My fondest memories from my visits to Grandma & Grandpa Carbone's House all seem to revolve around the delicious food they always prepared for us. You simply couldn't visit Grandma & Grandpa without eating something. They were certainly the quintessential Italian couple - they were truly happy when they were feeding someone! Grandma always seemed to have fresh-baked bread, biscotti and spaghetti sauce in abundance and she generally sent you home with a bit of this and a bit of that too. I remember the waxed sandwich bags she filled with Biscotti and the tiny loaves of bread she often made - just to share. My kitchen cupboards been blessed with a wonderful stock of Grandma's bread pans (ALL sizes), cast iron skillets, a dutch oven I remember her using for spaghetti sauce (my favorite for the same task to this day) and my dining room is home to the large dining table (we had the chairs too, but they are gone now) where the whole family would sit down to eat on holidays and special occassions. I know many people who don't enjoy even spanish style green olives, much less any of the more bitter varieties such as Greek Kalamata olives, but Grandma had an olive connection and cured jars and jars of beautiful, jumbo, Green Italian olives. I grew up eating them and I'll always remember seeing the jars of olives, jam and other preserves Grandma made stacked neatly on a shelf in their basement. I've missed those olives, so I was very excited to find this recipe in the collection! It's the recipe of Barbara Scornairnchi (not sure on the spelling folks, the writing is so small), and it's noted V.G. - of course!

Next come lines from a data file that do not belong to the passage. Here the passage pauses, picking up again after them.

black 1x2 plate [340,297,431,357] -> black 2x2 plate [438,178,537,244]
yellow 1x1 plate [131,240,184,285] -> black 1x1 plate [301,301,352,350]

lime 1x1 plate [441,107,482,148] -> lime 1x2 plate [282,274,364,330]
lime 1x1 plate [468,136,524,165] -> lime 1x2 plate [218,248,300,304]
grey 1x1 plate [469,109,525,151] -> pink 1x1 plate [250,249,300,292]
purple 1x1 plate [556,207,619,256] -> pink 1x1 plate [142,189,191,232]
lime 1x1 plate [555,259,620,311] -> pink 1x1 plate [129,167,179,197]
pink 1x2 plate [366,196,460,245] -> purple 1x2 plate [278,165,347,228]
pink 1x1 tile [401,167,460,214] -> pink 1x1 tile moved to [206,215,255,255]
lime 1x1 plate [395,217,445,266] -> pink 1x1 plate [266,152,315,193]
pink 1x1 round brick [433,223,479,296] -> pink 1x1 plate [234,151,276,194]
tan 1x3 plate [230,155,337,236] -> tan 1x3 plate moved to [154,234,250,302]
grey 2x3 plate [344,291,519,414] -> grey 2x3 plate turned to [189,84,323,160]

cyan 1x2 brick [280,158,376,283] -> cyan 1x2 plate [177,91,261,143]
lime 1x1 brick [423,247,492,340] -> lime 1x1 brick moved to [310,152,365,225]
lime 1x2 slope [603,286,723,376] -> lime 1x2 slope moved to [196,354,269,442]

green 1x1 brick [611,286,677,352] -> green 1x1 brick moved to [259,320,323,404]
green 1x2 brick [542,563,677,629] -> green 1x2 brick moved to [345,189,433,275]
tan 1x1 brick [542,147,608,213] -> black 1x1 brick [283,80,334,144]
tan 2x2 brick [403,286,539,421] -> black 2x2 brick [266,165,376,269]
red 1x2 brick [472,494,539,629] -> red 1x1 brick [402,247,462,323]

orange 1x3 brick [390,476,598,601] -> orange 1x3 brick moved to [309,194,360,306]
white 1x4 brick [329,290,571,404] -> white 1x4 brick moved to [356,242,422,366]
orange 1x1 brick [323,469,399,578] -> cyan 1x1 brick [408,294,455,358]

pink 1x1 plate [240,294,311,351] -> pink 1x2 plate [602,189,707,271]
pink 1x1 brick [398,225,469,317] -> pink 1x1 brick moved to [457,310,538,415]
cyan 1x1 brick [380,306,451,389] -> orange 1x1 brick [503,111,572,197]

I've found a supplier of fresh olives online, here's the link:http://greatolives.com/ . Of course I don't really know what variety of olive Grandma used, so it will be a case of trial and error, but it's olive season right now, so I'm going to order some and give this recipe a try. I'll be sure to post how it's going and the final results for you.
Green Olives Italian Style
Smash olives with pits. Soak in a crock or other large container for a period of 6-8 days, changing water everyday. Test after the 6th day by taking a few & mixing with a little salt to see if they are "sweet" enough.
Make a brine of 1 gal. water to 1 cup table salt. Boil 3-5 minutes. Let cool. Preferably make the brine the night before.
Mix the drained olives with 1 handful of oregano & chopped garlic, about 1/2 a head.
Pack loosely in jars & pour brine over them & then seal. (10# olives)
Note: 1 gal. brine is just the right amount for 10# of olives.
Chris' Note: I was glad to see Grandma's added note regarding the ratio of brine to olives. Penna sells their olives by the 10# box, so that's perfect!
Update - December 22, 2012 - We first tasted these olives back on Thanksgiving 2011 - and boy, were they bitter! After that, I have to admit, I was afraid to give them another try. However, on December 2, 2012, when a group of us got together to make Scalile, we decided to brave opening another jar and seeing if they had improved after more than a year. I'm so glad we did! They are quite tasty, no longer bitter, and instead having a nice, briney, garlicky flavor - nice and firm, we ate the entire jar and a couple more since. We'll be taking a couple of jars with us to my niece's place for Christmas dinner and I hope to make another batch in fall of 2013!